There is evidence that disturbance from noise, lights, and vibrations associated with the construction and operation of the railway affect some species, and this can occur at various life cycles (van Rooyen 2009; Wiacek et al. 2015). In contrast, other studies suggest that wildlife ignores or adapts to railway disturbances (Ghosh et al. 2010; Mundahl et al. 2013). As observed for roads, the severity of railway disturbance depends on the species’ bio-ecological features and on the degree of the disturbance (e.g., Rytwinski and Fahrig 2012). However, little is known about their role in species viability. We now review the main findings on wildlife behaviour responses to railway disturbance.

Insects

To the best of our knowledge, only the study by Penone et al. (2012) assessed the impact of railways on insects. They studied Tettigoniidae (bush crickets) at railway edges in an urban context (Penone et al. 2012), and found that species richness and abundance was explained by a quadratic effect of train speed (described by a humpbacked curve). This is especially true of mobile species at larger scales than on sedentary species. However, vegetated railway verges had a significant positive effect on most species, suggesting that suitable habitats with appropriate management can overcome the negative effects of disturbance on larger scales (Penone et al. 2012).

Herpetofauna

Among vertebrates, amphibians are one of the groups most affected by linear infrastructures (e.g., Fahrig and Rytwinski 2009). Their dependence on aquatic habitats and seasonal migrations make amphibians particularly vulnerable to the negative impacts of these structures (Hels and Buchwald 2001; Hamer and McDonnell 2008). However, to the best of our knowledge no studies have been carried out on the impact of railway disturbances on amphibians.

In contrast, there have been several studies that show that reptiles ignore railway disturbances. For example, in Belgium, all autochthonous reptile species have colonized the railway embankments, but their presence and abundance largely depend on the region and on the kind of railway (Graitson 2006). Railway embankments can provide important novel habitats for reptiles, mainly in highly human-altered landscapes (EN 2004). Some active lines in sunny areas of large valleys and some large switchyards, as well as unused railways not dismounted, had a particularly high richness of reptiles (Graitson 2006). In fact, those railways may have contributed to the local dispersal of at least five species of reptiles: slow worm (Anguis fragilis), sand lizard (Lacerta agilis), common wall lizards (Podarcis muralis), viviparous lizard (Zootoca vivipara), and smooth snake (Coronella austriaca) (Graitson 2006). Likewise, the rainbow lizard (Cnemidophorus lemnistactus) was found in the weeds growing along the Florida East Coast Railway line occupied by industrial buildings (Wilson and Porras 1983). In Switzerland, a relatively great abundance of reptile species can be found in the vicinity of the railways, especially sand lizards (Stoll 2013). However, the abundance of reptiles in the railway banks can be affected by two key factors: the inter-specific competition with the common wall lizard Podarcis muralis, and predation through domestic cats Felis catus (Stoll 2013).

Birds

There have been several studies that show that railway disturbance affects bird richness, abundance, and behaviour. Noise can affect acoustic communication among bird species that use calls and songs to attract and bond with mates, defend territories from rivals, maintain contact with social groups, beg for food, and warn of danger from approaching predators (Collins 2004; Marler 2004). Noise disturbance was shown to alter the behaviour of many bird species, especially for breeding birds, when territories are being defended, and during incubation (Reijnen et al. 1995). This disturbance can cause birds to accelerate hatching, abandon their occupied territories, nests and broods, and lead to hearing loss (Hanson 2007).

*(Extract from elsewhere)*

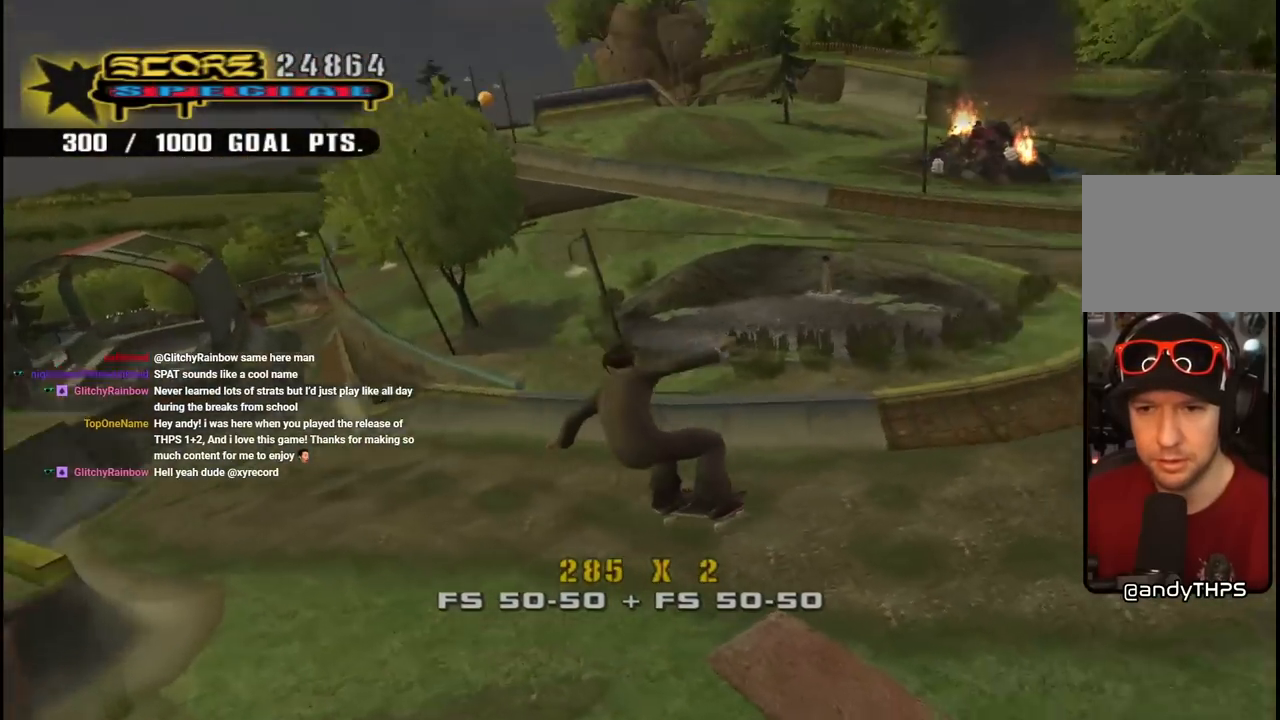
{"buttons": ["DPAD_DOWN", "DPAD_RIGHT"], "left_stick": "center", "right_stick": "down-left", "events": [[183, "right_stick", "down-left"], [383, "DPAD_RIGHT", "down"], [417, "DPAD_DOWN", "down"]]}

For example, noise emission from railway traffic has a negative effect on the density of all meadow birds in the Netherlands (Waterman et al. 2002). The threshold noise level from which densities were affected was around 42–49 dB(A) for the black-tailed godwit (Limosa limosa), skylark (Alauda arvensis), and garganey (Anas querquedula) (Waterman et al. 2002). There was also evidence that successful bald eagle (Haliaeetus leucocephalus) nests were farther away from highways and railways than unsuccessful ones (Mundahl et al. 2013).

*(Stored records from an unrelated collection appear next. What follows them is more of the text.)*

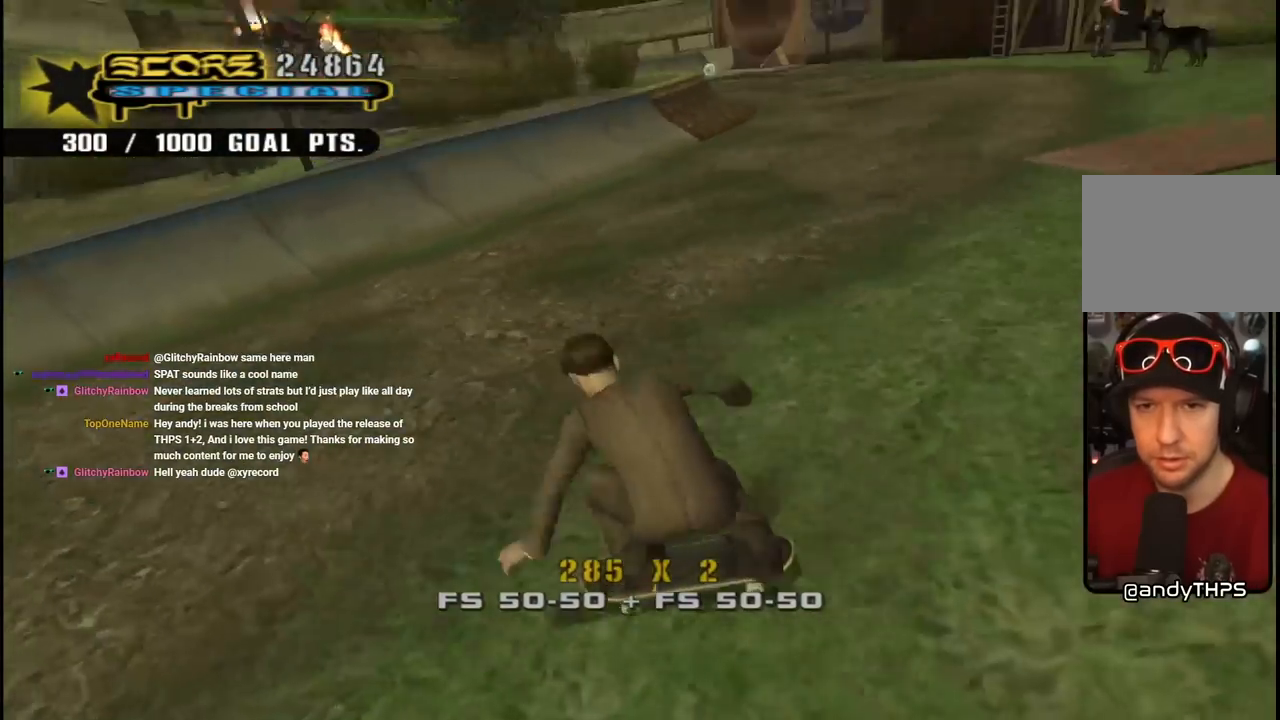
{"buttons": ["DPAD_DOWN", "DPAD_RIGHT"], "left_stick": "center", "right_stick": "center", "events": [[317, "right_stick", "center"]]}
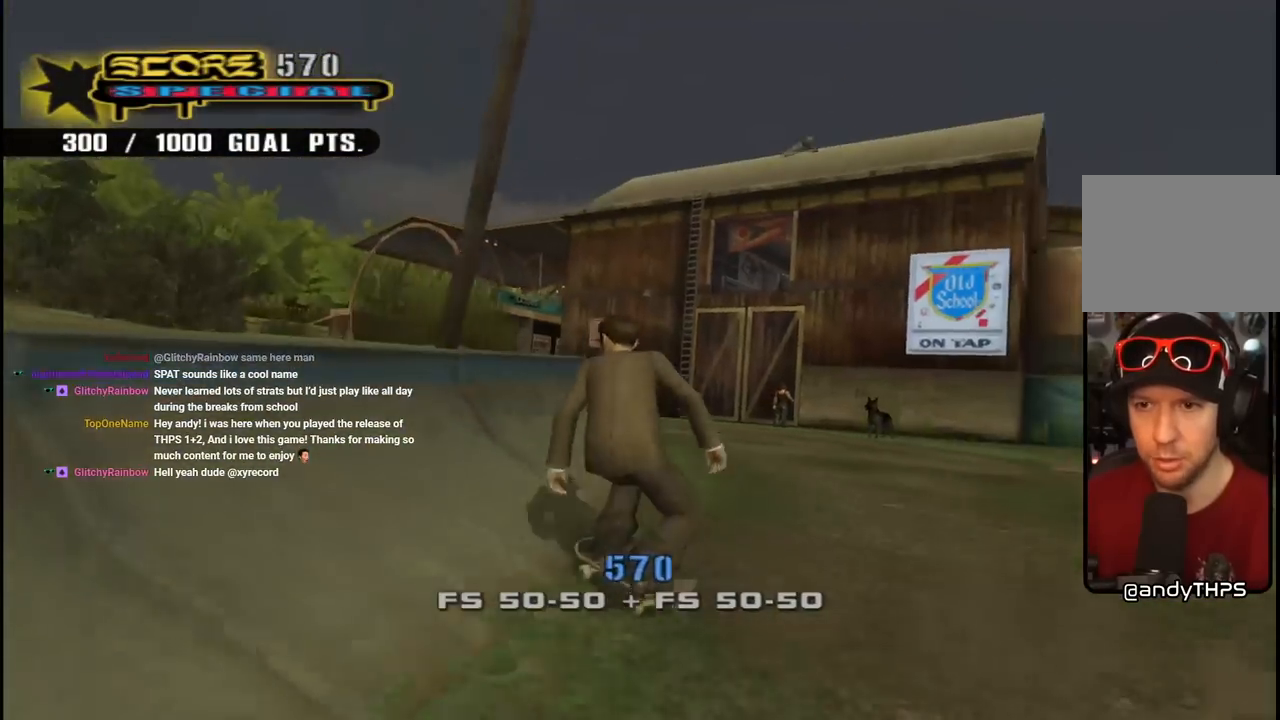
{"buttons": ["DPAD_DOWN", "DPAD_RIGHT"], "left_stick": "center", "right_stick": "down-right", "events": [[483, "right_stick", "down-right"]]}
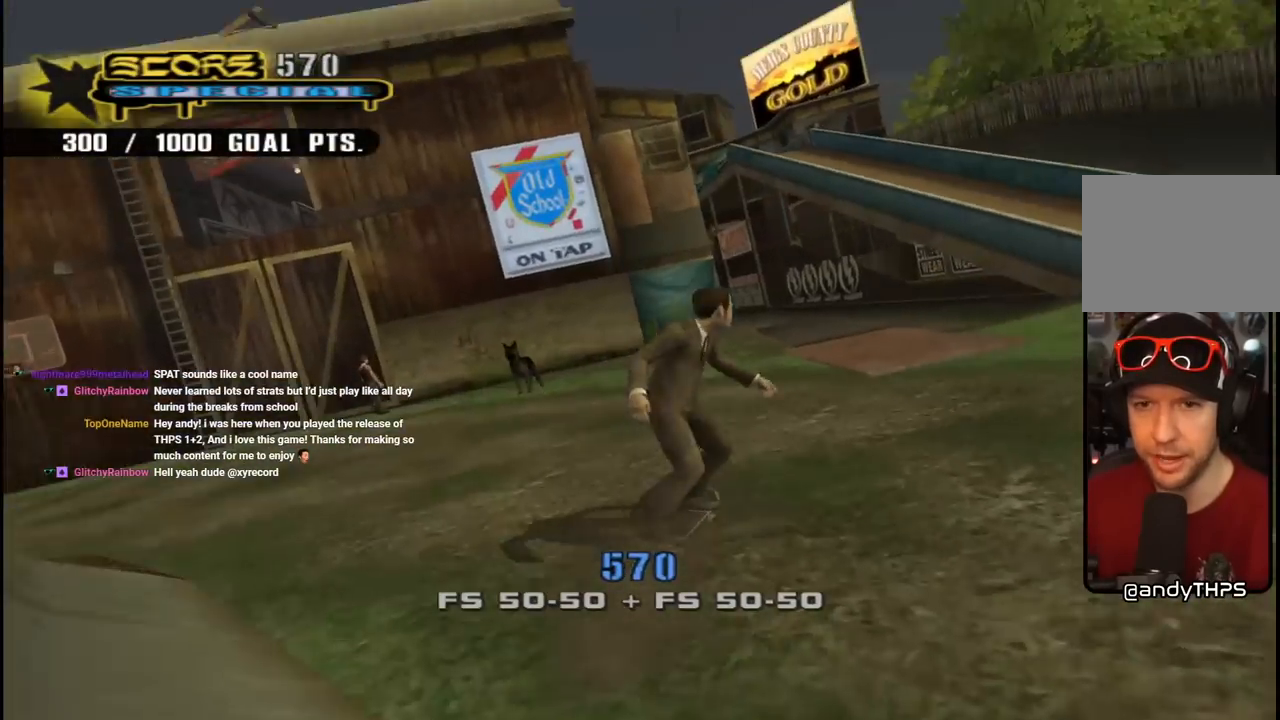
{"buttons": ["CROSS"], "left_stick": "center", "right_stick": "center", "events": [[117, "DPAD_DOWN", "up"], [183, "right_stick", "center"], [333, "CROSS", "down"], [400, "DPAD_RIGHT", "up"]]}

Certain bird species seem to ignore railway disturbances. For example, brants (Branta asp.) seem to disregard the trains passing 50 m away (Owens 1977). Likewise, although Waterman et al. (2002) found a negative effect on the density of birds on railways in general, they did not find differences in bird density between quiet and busy railways. Indeed, there is evidence that bird species tolerate the railway disturbance due to the attractiveness of numerous railway-related features. Species whose predators show negative responses to train disturbance may also benefit from the railway vicinity (Rytwinski and Fahrig 2012). Railway verges may create edge effects that can increase biodiversity. In fact, special microclimates—thanks to different temperatures or insolation and new habitat availability along the edges—can enhance habitat heterogeneity in homogeneous landscapes (Delgado et al. 2007). In turn, these new habitats may improve resting and foraging opportunities for some bird species (Morelli et al. 2014). Also, railways can be a useful source for gastroliths’ digestive purposes, and a source of sand bathing locations used by birds to clean the feathers. Ghosh et al. (2010) showed that apparently due to the food availability, house sparrows (Passer domesticus) adapted to loud noise (between 35 and 95 dB), being undisturbed by passing trains at the railway station study site. Equally, Li et al. (2010) observed the abundance and richness of seven ground-dwelling bird species, namely the Tibetan ground tit (Pseudopodoces humilis), Tibetan lark (Melanocorypha maxima), horned lark (Eremophila alpestris), white-winged snowfinch (Montifringillla nivalis), plain-backed snowfinch (M. blandfordi), white-rumped snowfinch (M. taczanowskii), and rufous-necked snowfinch (M. ruficollis). They found greater numbers of individuals of these species near the Qinghai-Tibet railway (less than 300 m) than farther away (from 300 to 1,200 m), probably due to verges provide nesting sites and foraging opportunities.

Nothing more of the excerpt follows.